### Text extract
___

00:20:33.900 --> 00:20:42.625
But it was just the initial thought. I thought, you know what? That's kind of got a a cool play on words. But then I thought, well, I wanna I wanna reach creators, and I wanna help them with their money.

00:20:42.683 --> 00:20:56.599
So those two things go hand in hand. Yeah. That would just for me, I would throw a tagline in there somewhere just to, like, handling, you know, avoiding starving artist syndrome or something, you know, to to kind of do that.

00:20:57.059 --> 00:21:08.355
Great idea. Yeah. Excellent. Chris says whether you consider content on YouTube to be a podcast or not, it doesn't matter. Getting found does. You have a better chance of getting found by being on YouTube. Yeah. There you go.

00:21:08.515 --> 00:21:19.554
Excellent. Well, Ralph, have you know, I maybe record an episode too. It's good idea. Just do an episode and then go, okay. That took how long? Okay. Do I have that much time?

00:21:19.554 --> 00:21:33.930
I wanna do this weekly. Do I have this much time weekly to do and still maintain my relationships with my family and friends, run the business, sleep, you know, all the stuff you need to do? Because when you add one thing, you're you're taking away another.

00:21:33.930 --> 00:22:32.410
And the and you know this. When you start a show, then you're like, oh, and then I could do this with it, and then I could do this with it. And then maybe, you know, I'm so just you know? I I would sleep on it a bit. So No. I appreciate it, gentlemen. You guys have a great day. And, yes, tax deadline for people, for individuals is April 15. But listen to this one. If you've got an LLC or a s corp or anything, that's March 15. What's because it's on a weekend, it goes to the seventeenth. Yeah. So, yeah, be aware of that one because a lot of people get the surprise surprise, Gomer Pyle expression when I say to them, oh, yeah. But your business return was done was due last week. So don't forget about that one. Oops. Yeah. The Excellent. Good reminder. Good reminder. Alright, Ralph. Good seeing you. Good seeing you too. I want to It's a really good it's a really good question that he Well, man. In there as far as restarting something different. Right? And I I just I don't think enough people take advantage of just testing some things.

___

### Rows
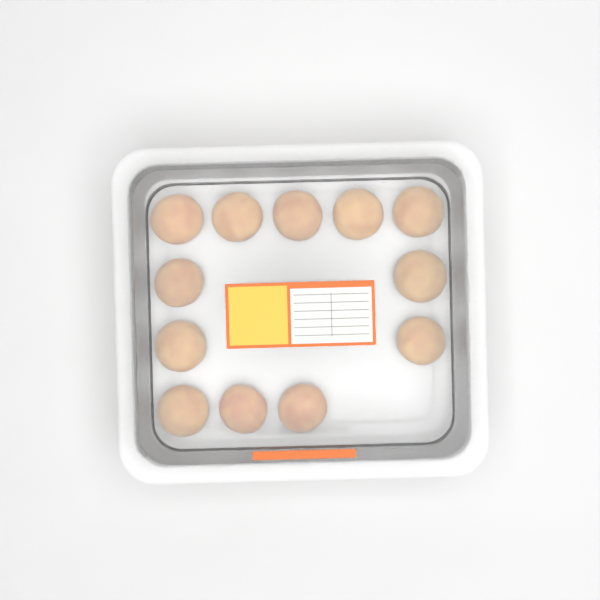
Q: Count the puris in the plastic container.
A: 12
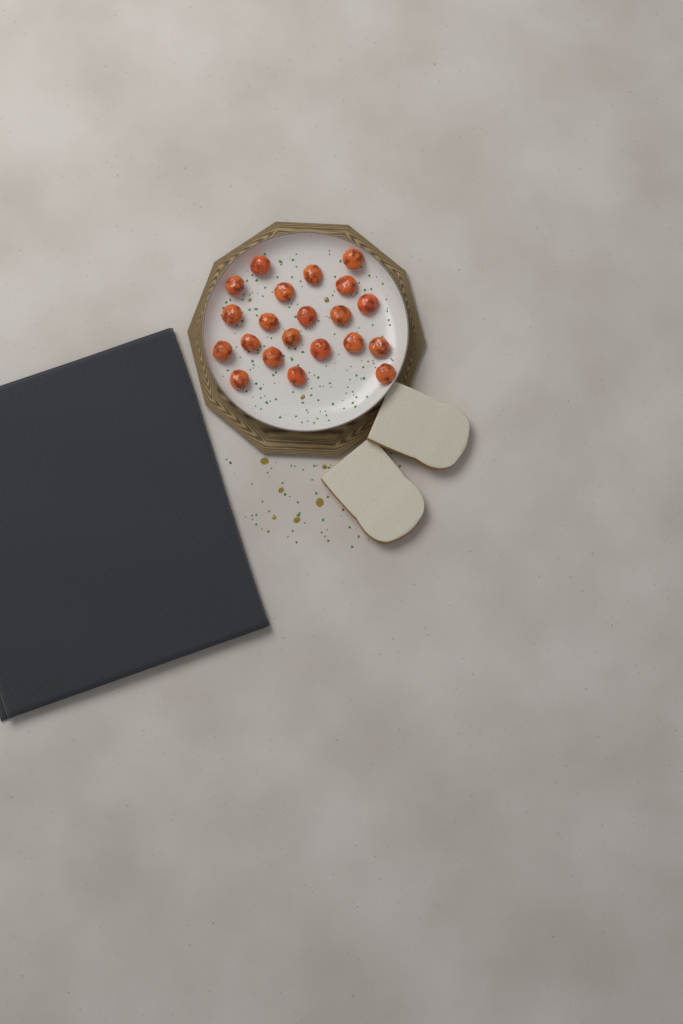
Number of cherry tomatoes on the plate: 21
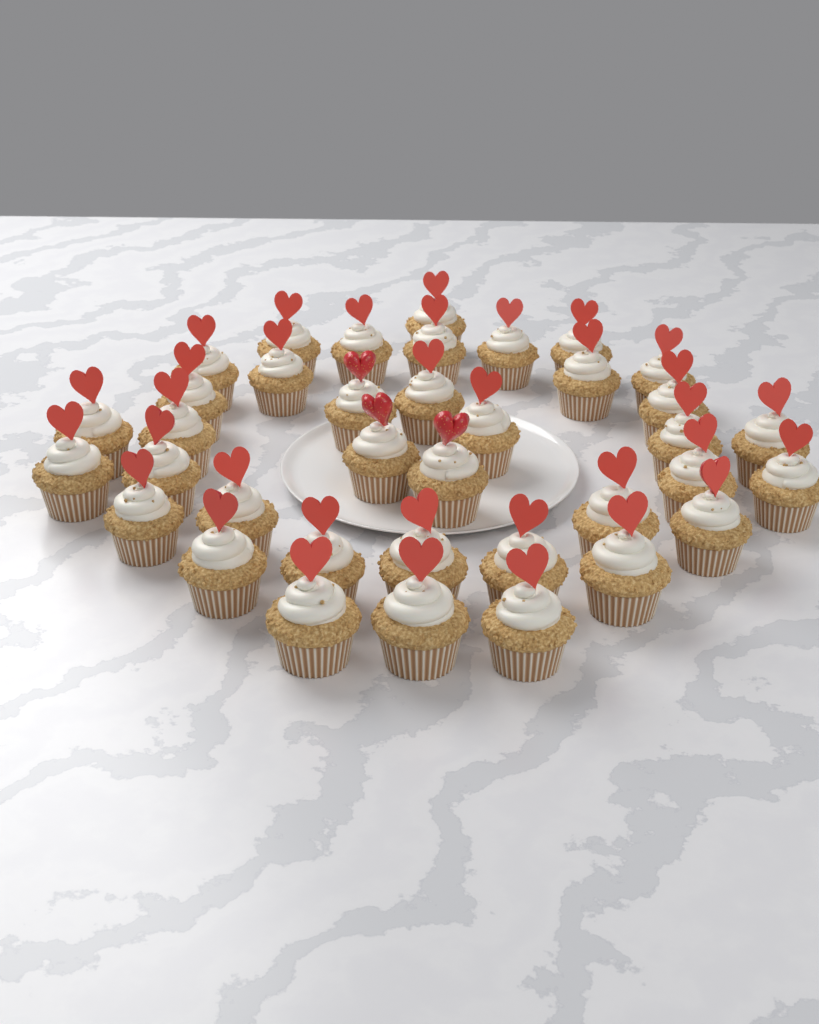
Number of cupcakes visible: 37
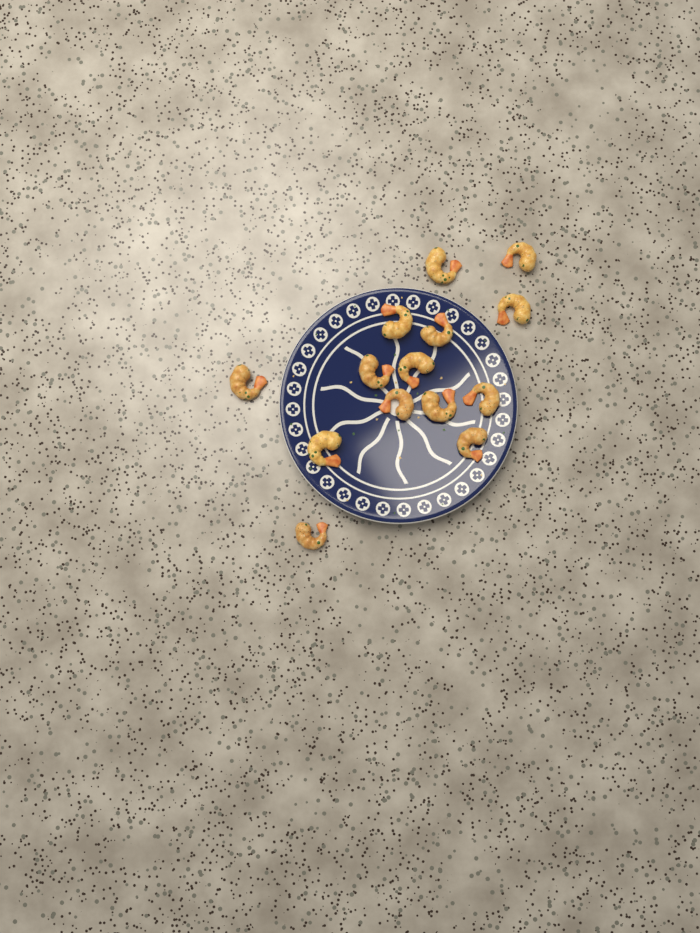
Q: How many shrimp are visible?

___

### Exercise instructions
(a) The podcast transcript names the activities the speaker must still find time for each week alongside a weekly show. List them.
(b) Write the next few lines of the podcast transcript, starting right after its last sentence.

### Results
(a)
- Maintaining relationships with family and friends
- Running the business
- Sleeping

(b)
00:22:32.410 --> 00:22:43.345
Like, we think we have to be polished and final content first time out. Yesterday, while you're bringing that up, yesterday, I was we were in the pre preshow for my work podcast.

00:22:43.804 --> 00:22:50.980
And I was, talking to the my cohost about a topic we were gonna to I said, hey. Do we wanna talk about this in this?

00:22:50.980 --> 00:23:52.750
And she says, I don't know. Let's just practice it right now. And I thought I was this this was one of those things I thought, yeah. I guess, like, we could do that. I don't know if I've ever done that before. So I asked her the question, and we began a dialogue like we had an audience there just to see where it would go between the two of us. Right? A little bit of practice. And I I I really do think there's a lot of value in and we as podcasters, we think you know, we like to do this one and done stuff. And listen. This is pot and kettle. I I do this a lot myself. Right? This one and done, it can only be done one time kinda thing. I think there's a lot of value in stepping back at sometimes and just practicing this thing and then throwing that practice away. You know? I was I did a podcast on Thursday, and I just I messed up the intro so bad. It was awful. Kinda like me today. Yeah. Yeah. A little bit. And so I just said, I I didn't do what you did, which is stop. Say, hey. Let's do this again. So the whole show was eating at me.

00:23:52.750 --> 00:24:17.804
And I was like, well, we could rerecord it. And I'm like, we're just gonna rerecord it live. So at the end, I ended the show, and then I said, hey, live folks. You're gonna get a treat. You're gonna get to see the Jim fix the error he made in the very beginning of the show. So it it's just I I think for some of us, rehearsal, we just don't do enough rehearsal. Right? Run it. If you're thinking about doing run that by somebody first.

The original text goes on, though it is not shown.